О законе вообще и о «сфере легальности», в трактате речи не идет, так что говорить о противопоставлении сфер не вполне верно. Обсуждаются отдельные законы; причем, как верно отмечает Т. Сандерс, Антифонт осуждает их «не потому, что они законы, а потому что они враждебны природе, невыгодны и бесполезны»2. Первая причина из выделенных Сандерсом - самая важная. Если требования природы необременительны, то предписания законов указывают, что следует видеть и не видеть, слышать и не слышать, что говорить, а что нет; находятся предписания даже для мысли (Ant. 44. A3). Все это требует напряжения, а любое напряжение причиняет человеку неудобство и, следовательно, страдание. Антифонт приводит враждебные природе предписания: нельзя нападать первым, но можно только защищаться; надо быть добрым даже к плохим родителям; приходится допускать противника на суде к даче клятвы (Ant. 44. A5). Критическое отношение Антифонта к этим требованиям связано не только с его философской позицией, но и с политическими взглядами. Аристократ своего времени, Антифонт наверняка считал законодателей и заседателей народных судов невежами, подверженными манипуляциям и ошибкам. Аристократы были убеждены: «дела человека прямо исходят из его личности, а личность наследуется от предков»[369], поэтому человек хорошего происхождения и благородный (оба качества соединялись в понятии «аристократ») должен больше полагаться на собственные суждения, чем на законы. Надо полагать, именно такие люди составляли аудиторию софиста. А вот акты демократических Афин давали предписания общие, «без разбора», что влекло страдания, по крайней мере, в некоторых случаях. Закон совершенно верно допускает лишь оборону, но насколько верен запрет превентивных действий против готовящегося напасть преступника? Необходимо помогать добрым родителям, но нужно ли требовать помощи родителям дурным? И то и другое враждебно природе, а равно невыгодно и бесполезно. Антифонт предвосхитил рассуждения Платона и Аристотеля об общем характере законных предписаний, но усмотрел в нем недостаток законов, а не их сущностное качество.
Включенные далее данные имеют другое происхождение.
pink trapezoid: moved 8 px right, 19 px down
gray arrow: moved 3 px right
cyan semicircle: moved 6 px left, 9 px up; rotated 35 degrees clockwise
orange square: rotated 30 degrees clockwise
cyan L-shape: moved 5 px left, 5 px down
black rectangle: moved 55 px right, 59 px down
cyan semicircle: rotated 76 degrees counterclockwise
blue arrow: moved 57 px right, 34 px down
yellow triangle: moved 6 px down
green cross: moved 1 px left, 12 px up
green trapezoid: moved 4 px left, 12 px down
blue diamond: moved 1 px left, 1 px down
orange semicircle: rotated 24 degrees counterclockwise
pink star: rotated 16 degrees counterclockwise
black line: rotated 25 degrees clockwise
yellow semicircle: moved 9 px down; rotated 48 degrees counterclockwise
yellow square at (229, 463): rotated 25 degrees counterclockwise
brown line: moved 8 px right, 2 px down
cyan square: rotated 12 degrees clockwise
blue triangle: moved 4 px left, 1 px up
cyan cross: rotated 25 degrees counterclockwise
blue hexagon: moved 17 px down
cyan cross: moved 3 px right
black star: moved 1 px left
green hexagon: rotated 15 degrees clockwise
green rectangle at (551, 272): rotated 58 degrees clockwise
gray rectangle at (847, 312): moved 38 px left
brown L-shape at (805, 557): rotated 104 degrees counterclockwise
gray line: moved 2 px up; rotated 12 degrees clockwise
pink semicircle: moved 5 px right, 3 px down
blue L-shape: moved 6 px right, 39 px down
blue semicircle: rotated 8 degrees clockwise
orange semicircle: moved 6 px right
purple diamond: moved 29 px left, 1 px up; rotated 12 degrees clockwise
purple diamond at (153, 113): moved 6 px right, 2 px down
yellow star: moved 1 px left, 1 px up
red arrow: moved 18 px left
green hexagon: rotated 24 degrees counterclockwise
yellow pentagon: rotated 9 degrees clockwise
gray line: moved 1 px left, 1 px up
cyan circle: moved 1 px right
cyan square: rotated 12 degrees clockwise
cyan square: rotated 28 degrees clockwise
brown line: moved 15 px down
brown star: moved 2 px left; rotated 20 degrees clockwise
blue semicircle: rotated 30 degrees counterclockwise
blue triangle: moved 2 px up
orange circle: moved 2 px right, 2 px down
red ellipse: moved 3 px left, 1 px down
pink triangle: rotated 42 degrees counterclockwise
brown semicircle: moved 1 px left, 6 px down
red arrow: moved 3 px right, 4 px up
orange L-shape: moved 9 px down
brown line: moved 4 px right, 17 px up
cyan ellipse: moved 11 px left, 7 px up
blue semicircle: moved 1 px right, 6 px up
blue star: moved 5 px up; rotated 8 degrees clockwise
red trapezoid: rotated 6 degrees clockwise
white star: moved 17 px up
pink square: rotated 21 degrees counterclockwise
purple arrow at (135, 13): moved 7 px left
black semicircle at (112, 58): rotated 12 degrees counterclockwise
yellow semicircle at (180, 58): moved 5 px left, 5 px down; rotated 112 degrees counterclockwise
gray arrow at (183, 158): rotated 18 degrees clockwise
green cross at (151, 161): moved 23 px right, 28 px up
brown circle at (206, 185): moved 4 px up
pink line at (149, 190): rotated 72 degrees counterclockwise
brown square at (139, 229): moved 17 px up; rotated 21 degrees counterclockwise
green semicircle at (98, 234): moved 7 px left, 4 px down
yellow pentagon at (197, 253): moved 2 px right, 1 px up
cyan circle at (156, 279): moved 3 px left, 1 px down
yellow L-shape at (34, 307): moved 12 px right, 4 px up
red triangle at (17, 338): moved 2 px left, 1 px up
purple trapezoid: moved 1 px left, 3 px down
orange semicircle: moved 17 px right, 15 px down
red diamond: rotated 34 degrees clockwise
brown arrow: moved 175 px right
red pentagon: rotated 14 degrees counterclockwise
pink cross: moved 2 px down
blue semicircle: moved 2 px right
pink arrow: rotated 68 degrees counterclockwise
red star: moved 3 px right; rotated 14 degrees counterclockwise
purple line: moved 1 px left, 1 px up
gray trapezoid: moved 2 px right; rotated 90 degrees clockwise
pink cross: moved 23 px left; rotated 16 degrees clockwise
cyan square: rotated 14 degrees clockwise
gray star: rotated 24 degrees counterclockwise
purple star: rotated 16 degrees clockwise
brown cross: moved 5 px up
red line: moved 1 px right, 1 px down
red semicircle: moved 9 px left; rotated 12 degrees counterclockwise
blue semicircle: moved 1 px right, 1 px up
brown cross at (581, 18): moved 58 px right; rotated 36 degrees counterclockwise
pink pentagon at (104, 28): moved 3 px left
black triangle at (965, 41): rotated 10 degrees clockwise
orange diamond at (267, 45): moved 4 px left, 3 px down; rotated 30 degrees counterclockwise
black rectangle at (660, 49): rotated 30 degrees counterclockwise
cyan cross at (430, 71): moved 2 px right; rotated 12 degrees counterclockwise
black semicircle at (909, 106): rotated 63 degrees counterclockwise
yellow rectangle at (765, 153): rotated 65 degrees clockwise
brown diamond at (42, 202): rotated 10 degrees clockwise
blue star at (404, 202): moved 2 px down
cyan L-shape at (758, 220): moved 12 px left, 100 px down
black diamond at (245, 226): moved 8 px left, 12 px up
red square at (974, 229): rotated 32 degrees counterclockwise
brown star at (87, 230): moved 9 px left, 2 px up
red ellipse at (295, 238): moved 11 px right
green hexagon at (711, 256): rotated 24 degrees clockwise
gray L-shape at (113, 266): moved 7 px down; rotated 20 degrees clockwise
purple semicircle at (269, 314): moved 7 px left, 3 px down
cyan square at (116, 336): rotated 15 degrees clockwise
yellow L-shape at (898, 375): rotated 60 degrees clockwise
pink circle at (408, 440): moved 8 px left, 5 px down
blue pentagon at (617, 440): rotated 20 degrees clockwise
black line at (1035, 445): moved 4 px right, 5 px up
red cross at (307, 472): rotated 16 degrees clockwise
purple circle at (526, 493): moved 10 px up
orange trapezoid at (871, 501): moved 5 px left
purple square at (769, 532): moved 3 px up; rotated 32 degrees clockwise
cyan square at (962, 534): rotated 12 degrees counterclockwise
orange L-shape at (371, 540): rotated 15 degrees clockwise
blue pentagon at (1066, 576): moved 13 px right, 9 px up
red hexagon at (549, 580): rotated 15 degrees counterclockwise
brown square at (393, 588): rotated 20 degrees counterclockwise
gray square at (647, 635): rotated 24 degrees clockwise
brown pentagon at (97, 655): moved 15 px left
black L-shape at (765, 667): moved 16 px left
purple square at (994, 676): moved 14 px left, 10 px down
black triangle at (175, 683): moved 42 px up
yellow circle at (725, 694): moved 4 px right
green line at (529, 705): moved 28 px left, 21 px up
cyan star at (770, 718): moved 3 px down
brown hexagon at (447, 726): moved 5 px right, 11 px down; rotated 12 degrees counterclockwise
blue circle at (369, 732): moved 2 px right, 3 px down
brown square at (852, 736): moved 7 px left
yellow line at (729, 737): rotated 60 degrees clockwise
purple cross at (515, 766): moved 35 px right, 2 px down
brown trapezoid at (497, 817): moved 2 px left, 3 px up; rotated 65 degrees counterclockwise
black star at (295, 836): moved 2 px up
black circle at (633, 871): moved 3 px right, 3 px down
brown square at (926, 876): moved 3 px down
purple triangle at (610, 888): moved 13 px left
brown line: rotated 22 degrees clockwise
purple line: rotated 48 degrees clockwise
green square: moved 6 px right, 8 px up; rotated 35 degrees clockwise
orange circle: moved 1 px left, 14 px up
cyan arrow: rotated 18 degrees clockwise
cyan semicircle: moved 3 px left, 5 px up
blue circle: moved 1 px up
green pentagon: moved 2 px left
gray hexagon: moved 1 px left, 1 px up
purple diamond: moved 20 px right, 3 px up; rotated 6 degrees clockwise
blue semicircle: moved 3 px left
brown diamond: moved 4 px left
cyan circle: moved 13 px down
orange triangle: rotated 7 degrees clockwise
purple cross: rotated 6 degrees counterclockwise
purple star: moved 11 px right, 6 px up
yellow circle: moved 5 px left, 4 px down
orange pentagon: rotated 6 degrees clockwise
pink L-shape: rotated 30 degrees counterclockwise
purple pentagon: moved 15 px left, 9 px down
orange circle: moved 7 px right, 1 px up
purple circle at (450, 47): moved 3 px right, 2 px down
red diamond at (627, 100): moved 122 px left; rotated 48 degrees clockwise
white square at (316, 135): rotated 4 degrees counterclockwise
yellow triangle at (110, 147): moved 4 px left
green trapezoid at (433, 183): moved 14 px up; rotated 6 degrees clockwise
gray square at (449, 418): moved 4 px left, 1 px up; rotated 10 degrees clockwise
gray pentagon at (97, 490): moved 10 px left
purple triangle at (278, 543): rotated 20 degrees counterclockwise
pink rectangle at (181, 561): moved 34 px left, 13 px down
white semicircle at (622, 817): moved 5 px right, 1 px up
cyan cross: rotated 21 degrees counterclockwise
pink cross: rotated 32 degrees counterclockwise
Другая причина неэффективности законов состоит в том, что преступающий их и сохраняющий свое преступление в тайне остается безнаказанным.«Аристократической» критикой законов Антифонт возражает мнению оппонентов, видимо, эксплуатировавших демократическую риторику: «Справедливость [заключается в том, чтобы] не нарушать законы государства, в котором состоишь гражданином» (Ant. 44. BI). Исходя из этого, можно ли назвать Антифонта идеологом справедливости «без закона», в противоположность справедливости «законной»? Все не так однозначно: неприятие Антифонтом отдельных законов не свидетельствует о полном отказе от позитивного права. Нигде не объясняется, однако, как исправить его недостатки: известные нам
фрагменты скорее критикуют, чем предлагают. Можно лишь предположить, что ключ к решению проблемы лежит в разработанной софистом в не дошедшем трактате идее «согласия» (homonoia): так, неоплатоник Ямвлих, свидетельство которого обычно приводится в этой связи, сообщает, что «согласие... включает в себя общность и единство, сближающие друг с другом родственные умы; отсюда оно распространяется на города и дома» (письмо IX, пер. Е.В. Афонасина). Тогда главное условие эффективности позитивного права - общее согласие следовать его установлениям. Другое условие ясно прослеживается по антифонтовской хвале аристократическим ценностям: законодательствовать должны только достойные. И еще одна любопытная деталь. Антифонт прямо говорит о справедливости в двух контекстах. Один из них мы назовем «отвлеченным», он заметен довольно абстрактными размышлениями о предписаниях природы, удовольствии и страдании. Именно в этом контексте приводится демократическая «дефиниция». Понятие справедливости в ней выражено отличным от dike словом dikaiosyne. В лексикон философов оно полноценно вошло начиная с Платона и вскоре потеснило архаичное dike. Особенность предшествующего Платону употребления термина состоит в том, что он, произведенный от dike прибавлением дающего абстрактные существительные суффикса, обычно использовался как определение по отношению к индивиду, обозначая справедливость как личную добродетель.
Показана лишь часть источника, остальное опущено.